Retype the listing below, keeping every line the same.

#### SOURCE INFORMATION ####

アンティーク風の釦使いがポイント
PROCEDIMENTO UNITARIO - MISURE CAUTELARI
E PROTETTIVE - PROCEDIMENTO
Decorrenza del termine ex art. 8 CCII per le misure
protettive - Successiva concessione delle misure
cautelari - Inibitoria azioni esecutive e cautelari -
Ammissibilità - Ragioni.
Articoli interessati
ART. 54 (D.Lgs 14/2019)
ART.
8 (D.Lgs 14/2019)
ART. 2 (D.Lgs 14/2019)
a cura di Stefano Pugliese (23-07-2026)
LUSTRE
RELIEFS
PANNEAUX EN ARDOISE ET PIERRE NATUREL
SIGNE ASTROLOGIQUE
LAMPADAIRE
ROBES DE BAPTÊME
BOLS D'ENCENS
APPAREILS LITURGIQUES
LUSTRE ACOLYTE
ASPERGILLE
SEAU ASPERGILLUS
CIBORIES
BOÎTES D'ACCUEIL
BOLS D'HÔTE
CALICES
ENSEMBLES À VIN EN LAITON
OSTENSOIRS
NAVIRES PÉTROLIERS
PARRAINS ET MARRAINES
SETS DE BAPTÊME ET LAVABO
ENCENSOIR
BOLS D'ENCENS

####

#### TASK SOLUTION:
アンティーク風の釦使いがポイント
PROCEDIMENTO UNITARIO - MISURE CAUTELARI
E PROTETTIVE - PROCEDIMENTO
Decorrenza del termine ex art. 8 CCII per le misure
protettive - Successiva concessione delle misure
cautelari - Inibitoria azioni esecutive e cautelari -
Ammissibilità - Ragioni.
Articoli interessati
ART. 54 (D.Lgs 14/2019)
ART.
8 (D.Lgs 14/2019)
ART. 2 (D.Lgs 14/2019)
a cura di Stefano Pugliese (23-07-2026)
LUSTRE
RELIEFS
PANNEAUX EN ARDOISE ET PIERRE NATUREL
SIGNE ASTROLOGIQUE
LAMPADAIRE
ROBES DE BAPTÊME
BOLS D'ENCENS
APPAREILS LITURGIQUES
LUSTRE ACOLYTE
ASPERGILLE
SEAU ASPERGILLUS
CIBORIES
BOÎTES D'ACCUEIL
BOLS D'HÔTE
CALICES
ENSEMBLES À VIN EN LAITON
OSTENSOIRS
NAVIRES PÉTROLIERS
PARRAINS ET MARRAINES
SETS DE BAPTÊME ET LAVABO
ENCENSOIR
BOLS D'ENCENS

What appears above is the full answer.